A bank or retailer only looking at CRM or transactional information in order to target a customer with promotion is only seeing one part of the whole picture and probably understanding a fraction of the interests and preferences of the consumer. Immeasurably valuable data about who these customers are interacting with and what they’re saying on social channels, i.e. how they feel about brands, what they’re looking for, where they shop, their personal network, a recent customer service experience in a bar or a store, is left dark.
For a lot of companies, the usual types of unused data include website, mobile data and social media. Tech Goliaths like Google and Amazon bank on this kind of data to gain a foothold over consumer intelligence. In recent years, it has been observed that consumer-centric businesses with a strong footing on consumer intelligence have been able to gain a lot more customer data compared to long-established businesses like banks.
This type of unstructured data generated from social media and web can hold an abundance of information on consumer’s browsing preference. For instance, social networking sites that detail particular consumers preferences, affiliations and interests, as well as mobile technologies , such as geolocation or mobile wallet applications that when pooled together, can help businesses target a buyer on-the-go. Basically, there are billions of data points circulating at any given point of time, which when used, can help companies attain optimal success.
There’s another brilliant example of it – a digital wallet promotion that shows up on your smartphone for beer based on previous transaction data. However, you receive this promotion only after you’ve left the convenience store with a bag full of other items. The offer is going to be useless to you, to the store, the brand or your credit/debit card provider. However, if the card provider or the brand were able to properly use real-time data from social media channels, showing key terms like “Fourth of July,” or “Kegger on Saturday,” or geolocation data showing your location, then a well-timed offer would be relevant to you.

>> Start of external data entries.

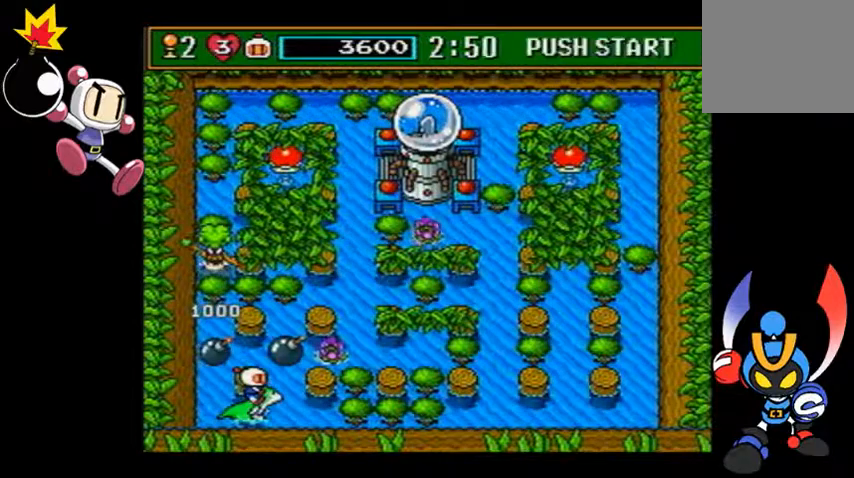
Gameplay with a controller (PlayStation layout); each line is a JSON object with the inputs held at the frame after it (dt_ms = milliseconds from this image to that frame). "events" lists button and stick changes between this image and that frame as [ms after this image, input, new state], when the widget could be followed in between. Not read: L3 R3 right_stick.
{"dt_ms": 500, "buttons": [], "left_stick": "center", "events": []}
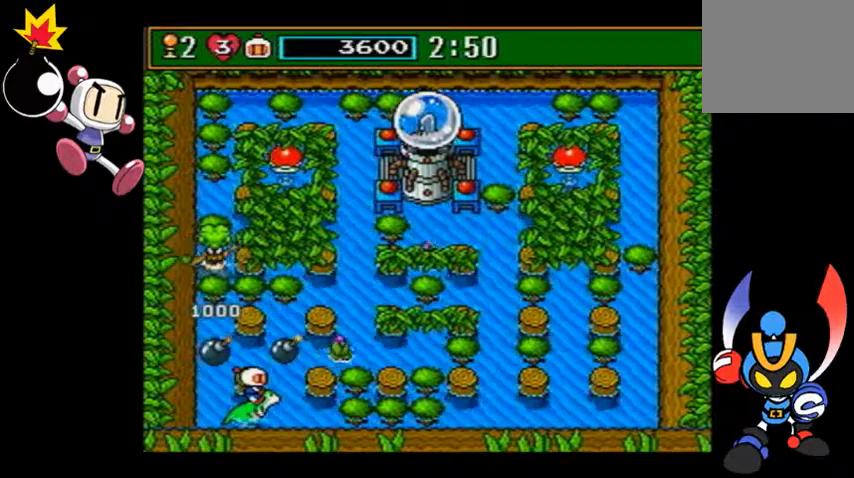
{"dt_ms": 500, "buttons": [], "left_stick": "center", "events": []}
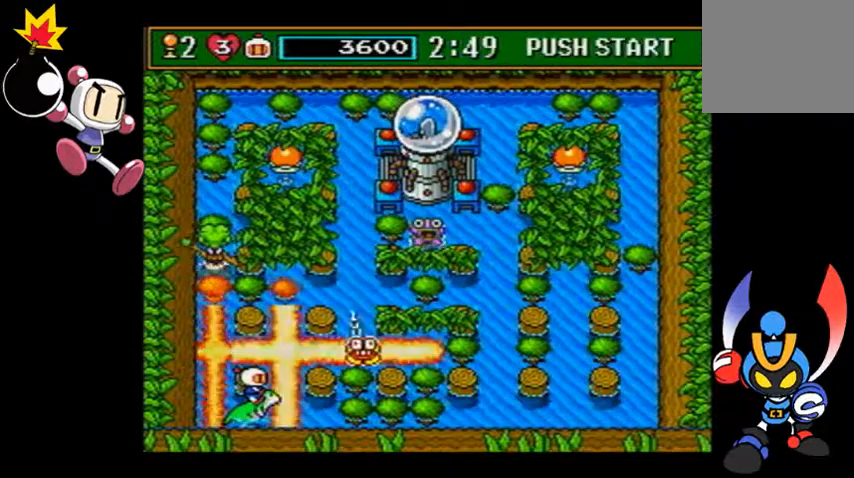
{"dt_ms": 500, "buttons": [], "left_stick": "center", "events": []}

Dark Data for Action Driven Insights
Companies are now starting to gain a competitive advantage by casting the spotlight on Dark Data. Data that was earlier abjured due to constraints related to traditional data management technologies intended to handle volume, variety and velocity. The growing spotlight on Dark Data has accelerated the adoption of new analytic tools and techniques that empowers new age businesses like Apple and Google to not only query their data in a more efficient manner, but also develop new queries that have never been considered previously.
Amazon Web Services, IBM, Microsoft and Hortonworks have Big Data solution in place, like Hadoop. Although, a lot of times, it is not being maximized to its full potential. Companies need to start investing in consumer intelligence solutions that come off such massive databases in order to search, index and provide real-time assessments of consumer activity. More and more companies need to prepare a mobile wallet strategy, in order to meet their consumers on their mobile devices. Moreover, transactions from web traffic and operational systems also need to be embraced. Businesses need to mix enterprise data that comes from classic sources such as CRM and ERP with other Big Data sources such as social media and web traffic. Relevant consumer data can help spur a sale.
There will be 200 billion connected devices by the year of 2020. Such interconnectivity will lead to a volcano of data accumulation. In fact, in the coming years, data will be richer – it will be easier to use, accessible and widespread, helping create an opulent, single-customer view. Turning data – including dark data into actionable intelligence will help businesses race against each other by being more in harmony to the present and future needs of individual customers. Today, it’s not just about data, it’s more about people-process-technology elements that allow companies to use the data available to make insight-driven decisions.